The starting point is the itinerant installation “Frazada (La Sombra) (2016), created for the Bolivian Biennale in 2016, which will travel around the squares of Lucca on its opening day and it will subsequently be set up in the outside spaces of the Tenuta Dello Scompiglio. The installation is made of a sheet mounted on a 1.9m high metal structure usually used for market stalls. The sheet was salvaged from the morgue at La Paz and it is soaked with the blood of a female victim of femicide, causing discomfort to anyone who uses its shade to get relief from the heat on sunny days, as they only gradually become aware of the strong odour of blood emanating from it. With “Frazada” Teresa Margolles gives us a picture of the shadow of gender violence that, in Bolivia, according to the National Institute of Statistics, affects as much as 87% of women.

The heart of the show, in the exhibition space, is the large canvas “Wila Patjharu / Sobre la sangre” (2017), in this case, saturated with the blood of ten femicide victims of La Paz and subsequently embroidered by seven local artisans of the ethnic group Aymara using traditional decorative technics of Bolivian folk dance costumes. It appears much like the way that folklore and tradition often succeed in covering, concealing and transforming a daily tragic realty into ornament.

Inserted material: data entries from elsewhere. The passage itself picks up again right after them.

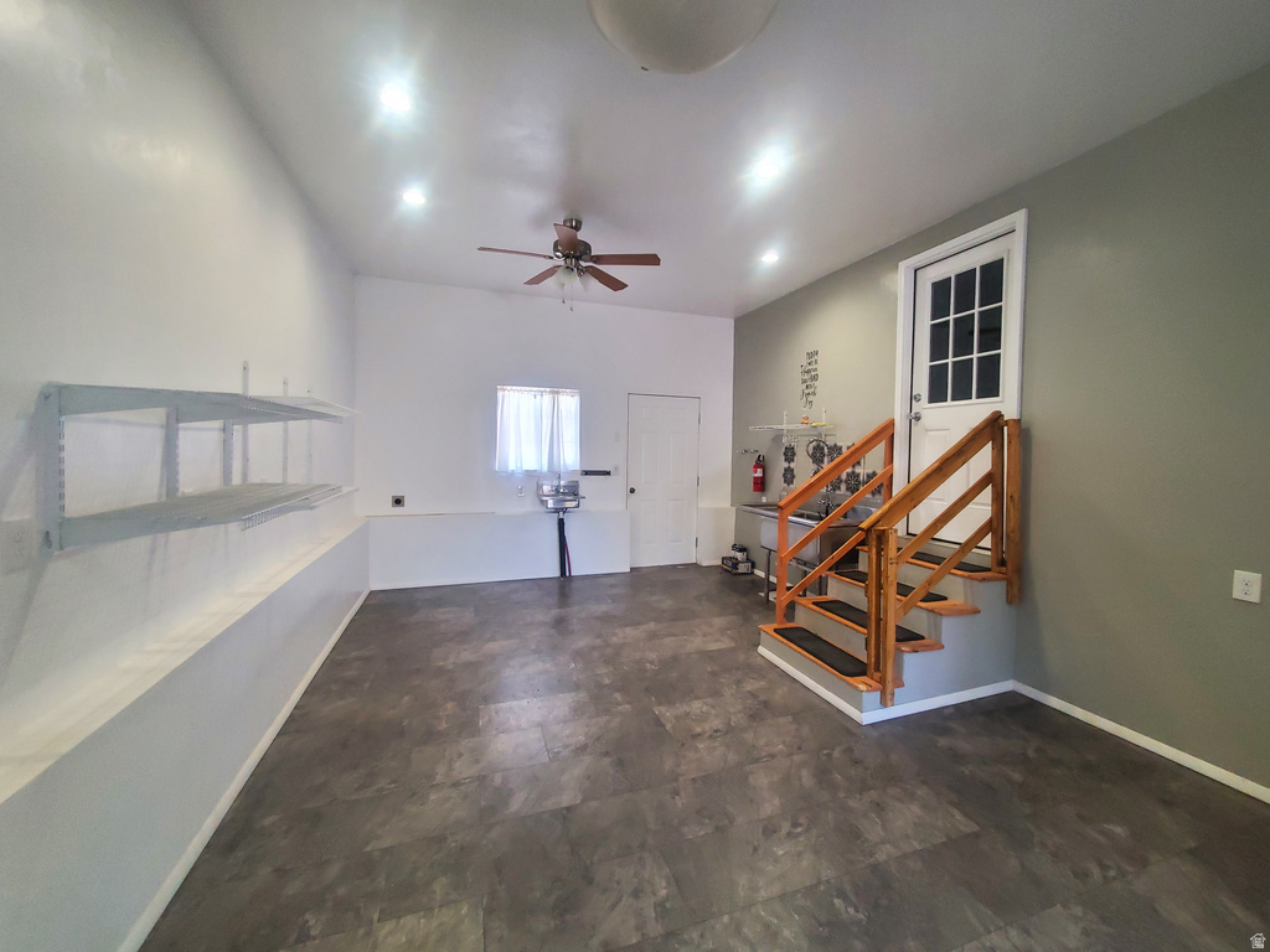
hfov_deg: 106.2
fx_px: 477
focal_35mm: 13
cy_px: 476
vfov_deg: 89.9
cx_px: 635
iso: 250
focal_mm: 1.8
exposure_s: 1/60
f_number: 2.2
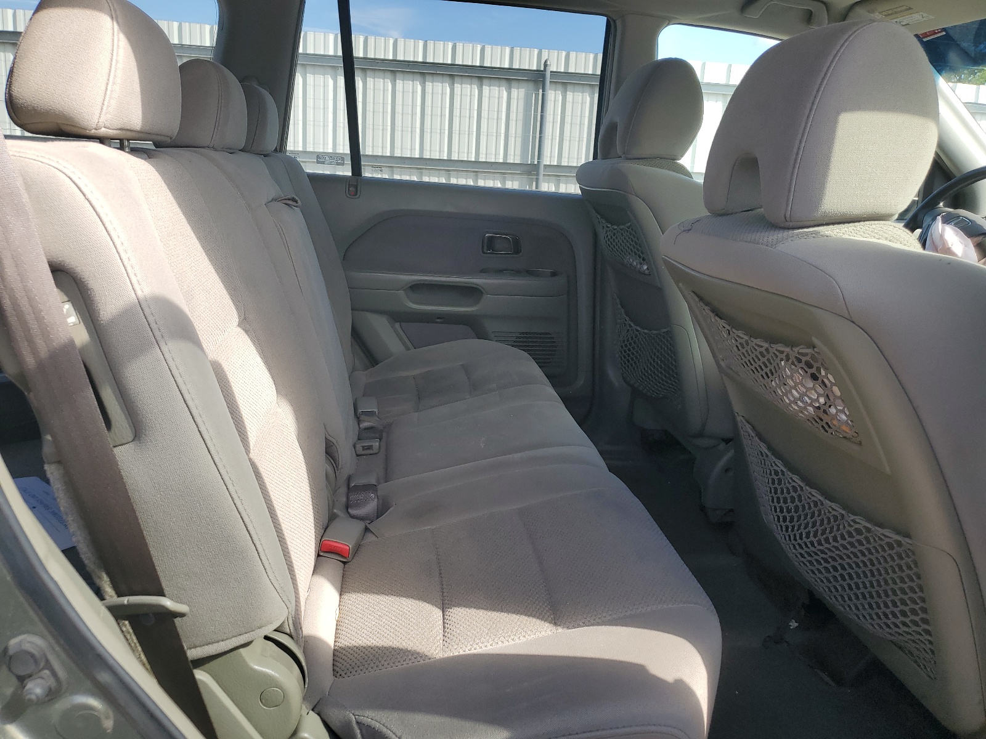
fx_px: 741
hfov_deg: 67.3
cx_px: 493
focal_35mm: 26
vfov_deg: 53.1
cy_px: 370
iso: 50
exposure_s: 1/588
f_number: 1.5
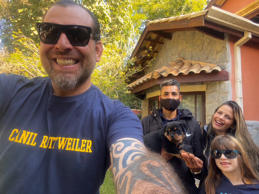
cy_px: 97
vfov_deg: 58.9
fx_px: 172
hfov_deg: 73.9
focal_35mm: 23
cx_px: 130
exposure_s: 1/100
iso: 100
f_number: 2.2
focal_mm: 2.71
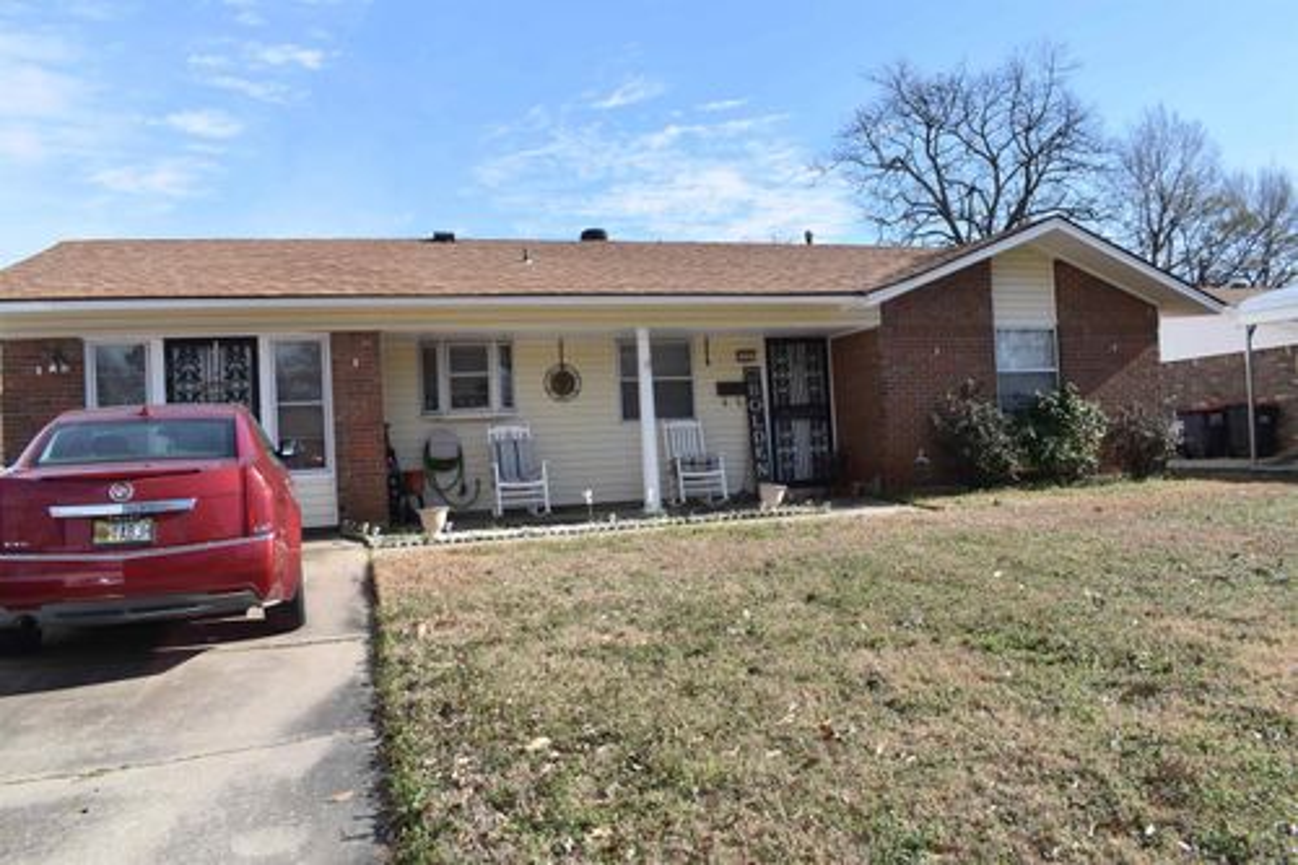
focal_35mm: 27
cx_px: 649
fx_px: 973
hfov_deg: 67.4
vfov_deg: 47.9
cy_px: 432
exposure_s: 1/320
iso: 200
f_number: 9
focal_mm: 18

Floral motifs and corporals embellished with sequins, beads and bright-coloured threads, line a synaesthetic, 25-metre pathway, along which the public, enveloped in semi-darkness, is guided in a walk of confrontation with their own convictions and ethical and aesthetic securities to the sound of their own footsteps.

These footsteps lead to the third installation in the exhibition, titled “Il Testimone” (2017), and realized specifically for this show. The environment is configured like a perimeter corridor in semi-darkness, in which are arranged audio traces and two photographs that depict Karla and La Gata, two transsexual prostitutes who died prematurely in the Mexican city, Ciudad Juárez. The audio recordings revolve around refusal and social reluctance, experiences and broken dreams. The former, killed at age 67 in 2015 and the latter at 32 in 2016, paid with their lives for the gender hatred borne by not only their killers, but also the institutions. Being transsexual, prostitutes and poor, makes these deaths that do not count. As Judith Butler says in her essay, “Precarious Life: the Powers of Mournig and Violence”: “Who counts as human? Whose lives count as lives? And finally, what makes for a grievable life?”


Teresa Margolles (born 1963 in Culiacán, Sinaloa, Mexico) has exhibited in numerous museums, institutions and international foundations. Among the major exhibitions: Dallas Biennial, 2017, Biennial of Bolivia, 2016, Neuberger Museum of Art, Acquisto, NY, USA 2015; Migros Museum für Gegenwartskunst, Zurich, 2014; Centro de Arte Dos de Mayo, Madrid, 2014; Principe Claus Fund, Amsterdam, 2012; Museo Universitario de Arte Contemporáneo (MUAC), Città del Messico, 2012; Museo de Arte Moderno, Città del Messico, 2011; Museion, Bolzano, 2011; Kunsthalle Fridericianum, Kassel, 2010; Los Angeles County Museum of Art, Los Angeles, 2010; La Biennale di Venezia, Mexican Pavilion, Venezia, 2009.